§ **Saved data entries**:
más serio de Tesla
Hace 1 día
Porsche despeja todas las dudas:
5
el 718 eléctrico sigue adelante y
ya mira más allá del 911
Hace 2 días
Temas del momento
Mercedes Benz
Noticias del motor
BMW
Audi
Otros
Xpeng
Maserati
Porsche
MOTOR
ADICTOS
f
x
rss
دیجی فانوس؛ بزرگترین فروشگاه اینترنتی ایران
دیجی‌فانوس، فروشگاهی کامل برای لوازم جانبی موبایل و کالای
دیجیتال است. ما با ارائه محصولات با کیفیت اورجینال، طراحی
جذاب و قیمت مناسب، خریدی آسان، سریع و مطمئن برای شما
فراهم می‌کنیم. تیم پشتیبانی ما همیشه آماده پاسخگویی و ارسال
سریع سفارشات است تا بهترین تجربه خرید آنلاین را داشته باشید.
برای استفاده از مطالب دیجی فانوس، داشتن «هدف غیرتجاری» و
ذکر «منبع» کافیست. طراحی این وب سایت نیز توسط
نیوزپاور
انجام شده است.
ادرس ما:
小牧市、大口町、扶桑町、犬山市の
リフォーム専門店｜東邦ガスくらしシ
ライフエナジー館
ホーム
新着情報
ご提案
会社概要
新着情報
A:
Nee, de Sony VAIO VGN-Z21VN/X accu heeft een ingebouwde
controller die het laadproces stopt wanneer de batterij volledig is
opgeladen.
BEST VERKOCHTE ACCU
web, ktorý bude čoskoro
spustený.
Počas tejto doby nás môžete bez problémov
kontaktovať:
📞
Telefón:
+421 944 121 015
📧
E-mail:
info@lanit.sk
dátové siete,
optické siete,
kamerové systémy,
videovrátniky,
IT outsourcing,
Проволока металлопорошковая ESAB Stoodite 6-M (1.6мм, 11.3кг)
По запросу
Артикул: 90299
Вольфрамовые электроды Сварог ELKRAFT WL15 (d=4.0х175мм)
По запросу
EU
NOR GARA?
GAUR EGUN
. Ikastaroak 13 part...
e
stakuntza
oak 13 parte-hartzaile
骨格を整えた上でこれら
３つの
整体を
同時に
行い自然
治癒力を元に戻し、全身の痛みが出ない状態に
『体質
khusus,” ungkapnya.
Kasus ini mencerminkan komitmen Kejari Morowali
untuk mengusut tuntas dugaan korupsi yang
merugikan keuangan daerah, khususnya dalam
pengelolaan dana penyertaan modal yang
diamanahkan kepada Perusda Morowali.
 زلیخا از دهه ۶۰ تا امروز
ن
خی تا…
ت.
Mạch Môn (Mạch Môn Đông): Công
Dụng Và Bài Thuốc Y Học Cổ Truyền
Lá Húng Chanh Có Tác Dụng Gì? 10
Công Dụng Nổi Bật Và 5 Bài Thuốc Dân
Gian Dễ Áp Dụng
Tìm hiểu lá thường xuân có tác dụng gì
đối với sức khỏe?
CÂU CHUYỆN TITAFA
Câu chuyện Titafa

§ **WORK TASK**:
Look above for the line that contains "سایت نیز توسط". Starting there, transcribe every line exactly until you have copied the line that contains "Артикул: 90299".

§ **FINISHED EXERCISE**:
ذکر «منبع» کافیست. طراحی این وب سایت نیز توسط
نیوزپاور
انجام شده است.
ادرس ما:
小牧市、大口町、扶桑町、犬山市の
リフォーム専門店｜東邦ガスくらしシ
ライフエナジー館
ホーム
新着情報
ご提案
会社概要
新着情報
A:
Nee, de Sony VAIO VGN-Z21VN/X accu heeft een ingebouwde
controller die het laadproces stopt wanneer de batterij volledig is
opgeladen.
BEST VERKOCHTE ACCU
web, ktorý bude čoskoro
spustený.
Počas tejto doby nás môžete bez problémov
kontaktovať:
📞
Telefón:
+421 944 121 015
📧
E-mail:
info@lanit.sk
dátové siete,
optické siete,
kamerové systémy,
videovrátniky,
IT outsourcing,
Проволока металлопорошковая ESAB Stoodite 6-M (1.6мм, 11.3кг)
По запросу
Артикул: 90299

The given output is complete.